Dr. John F. Johnson, president and professor of systematic theology at Concordia Seminary, St. Louis, has accepted a call to serve as the 10th president of Concordia University, River Forest, Ill.
Johnson plans to serve as the seminary’s president through Nov. 2. He will be installed in his new position during a Nov. 7 worship service at the Chapel of Our Lord, on the Concordia University campus, with Synod President Gerald Kieschnick officiating. The academic inauguration is scheduled for Nov. 12 in the university’s gymnasium.
“We are very pleased that Dr. Johnson accepted the call to lead Concordia University,” said Rev. William Ameiss, chairman of the university’s board of regents. “He brings more than 20 years of seasoned leadership experience in many capacities, including pastoral ministry in the LCMS, scholarship, teaching, and administration in higher education.”
Concordia University was established as Concordia Teachers Seminary in 1864 in Addison, Ill., and has been located in River Forest since 1913. Today it is a liberal arts university with 1,200 undergraduate and more than 700 graduate students.
Johnson announced his acceptance of the call at a Sept. 27 meeting of seminary faculty and staff, and he shared his thoughts about the opportunity to serve as a Lutheran university president.

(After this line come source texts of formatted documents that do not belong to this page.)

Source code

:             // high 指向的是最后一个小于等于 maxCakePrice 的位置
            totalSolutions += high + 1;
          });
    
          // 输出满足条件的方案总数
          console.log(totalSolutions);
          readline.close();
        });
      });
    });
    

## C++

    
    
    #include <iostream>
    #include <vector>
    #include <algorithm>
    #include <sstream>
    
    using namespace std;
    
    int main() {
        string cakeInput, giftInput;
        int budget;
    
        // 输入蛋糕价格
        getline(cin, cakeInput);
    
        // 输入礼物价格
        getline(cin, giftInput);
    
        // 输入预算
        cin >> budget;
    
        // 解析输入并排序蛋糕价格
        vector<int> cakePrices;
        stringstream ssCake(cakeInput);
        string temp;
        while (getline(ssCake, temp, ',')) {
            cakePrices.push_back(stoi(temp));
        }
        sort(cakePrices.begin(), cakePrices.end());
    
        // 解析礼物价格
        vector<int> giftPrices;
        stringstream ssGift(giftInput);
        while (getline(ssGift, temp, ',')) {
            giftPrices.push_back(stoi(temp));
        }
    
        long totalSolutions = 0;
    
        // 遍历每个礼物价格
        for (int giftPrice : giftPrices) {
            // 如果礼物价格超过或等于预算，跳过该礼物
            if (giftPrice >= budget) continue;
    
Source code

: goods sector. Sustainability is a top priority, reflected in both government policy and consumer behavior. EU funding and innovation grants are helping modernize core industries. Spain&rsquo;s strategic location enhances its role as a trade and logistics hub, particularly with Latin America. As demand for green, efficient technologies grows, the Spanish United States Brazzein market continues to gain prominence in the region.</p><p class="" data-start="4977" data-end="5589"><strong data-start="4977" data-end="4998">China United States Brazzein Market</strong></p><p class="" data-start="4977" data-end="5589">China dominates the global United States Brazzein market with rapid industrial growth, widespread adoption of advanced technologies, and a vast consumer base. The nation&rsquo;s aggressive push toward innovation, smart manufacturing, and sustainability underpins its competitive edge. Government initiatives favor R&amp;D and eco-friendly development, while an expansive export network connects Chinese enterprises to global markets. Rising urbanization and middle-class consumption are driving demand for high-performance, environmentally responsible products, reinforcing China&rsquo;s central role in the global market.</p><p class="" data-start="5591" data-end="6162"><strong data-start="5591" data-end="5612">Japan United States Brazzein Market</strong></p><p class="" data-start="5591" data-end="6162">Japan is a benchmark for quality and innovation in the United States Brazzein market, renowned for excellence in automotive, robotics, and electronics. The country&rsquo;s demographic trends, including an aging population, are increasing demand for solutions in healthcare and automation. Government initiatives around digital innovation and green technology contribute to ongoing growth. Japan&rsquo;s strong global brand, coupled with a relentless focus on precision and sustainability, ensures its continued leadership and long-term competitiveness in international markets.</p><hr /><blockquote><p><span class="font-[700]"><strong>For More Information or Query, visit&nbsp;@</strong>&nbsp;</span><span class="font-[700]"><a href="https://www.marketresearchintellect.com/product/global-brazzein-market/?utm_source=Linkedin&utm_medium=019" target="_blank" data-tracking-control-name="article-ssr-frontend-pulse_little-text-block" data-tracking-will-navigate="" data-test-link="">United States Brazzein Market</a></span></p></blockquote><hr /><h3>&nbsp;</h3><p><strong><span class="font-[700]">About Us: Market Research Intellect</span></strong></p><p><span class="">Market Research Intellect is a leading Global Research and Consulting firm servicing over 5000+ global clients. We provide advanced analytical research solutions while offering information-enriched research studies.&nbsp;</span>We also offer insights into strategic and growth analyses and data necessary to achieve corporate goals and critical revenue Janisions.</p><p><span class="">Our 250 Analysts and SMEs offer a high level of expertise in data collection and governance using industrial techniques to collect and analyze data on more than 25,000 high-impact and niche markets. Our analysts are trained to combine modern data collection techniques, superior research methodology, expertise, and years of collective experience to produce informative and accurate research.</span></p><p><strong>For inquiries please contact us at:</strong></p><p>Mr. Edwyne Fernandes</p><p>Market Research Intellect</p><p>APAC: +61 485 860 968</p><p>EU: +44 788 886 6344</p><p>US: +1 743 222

“The purpose of Concordia Seminary is to prepare men for the vocation of pastor. Also, as Lutherans, there is another dimension to the concept of vocation, and that is to prepare laypeople and other church workers for dedicated service in society,” Johnson said. “We are at a critical point in our church, I think, in defining what it is to have liberal arts universities in the Lutheran tradition.”
He continued, “Could it not be exciting and interesting to call to the church’s mind the importance of the broader dimension of vocation and what it might mean for this church to have a true liberal arts university dedicated to the highest qualities of scholarship?” So, he has decided, he said, “that the call to Concordia University, River Forest, is what I would like to do.”
Johnson, who first joined the seminary faculty in 1977, has more than 25 years of experience at Concordia Seminary and is in his 15th year as president. Prior to his installation as seminary president, Johnson served from 1989 to 1990 as president of Concordia College (now University) in St. Paul, Minn. At the St. Louis seminary, he has served as academic dean (1986-89), chairman of the systematic theology department (1981-86) and professor of systematic theology.
Rev. Glen Thomas, vice president for seminary relations, said the seminary community is “experiencing a wide range of feelings” about Johnson’s decision. “There is a sense of gratitude to God for the many blessings which have been received during Dr. Johnson’s presidency,” Thomas said. “There is also the sense of deep sadness that accompanies any pending goodbye of this type.”
The seminary’s board of regents plans to meet Oct. 18 to name an interim president and to elect a search committee that will oversee the process of securing the institution’s next president.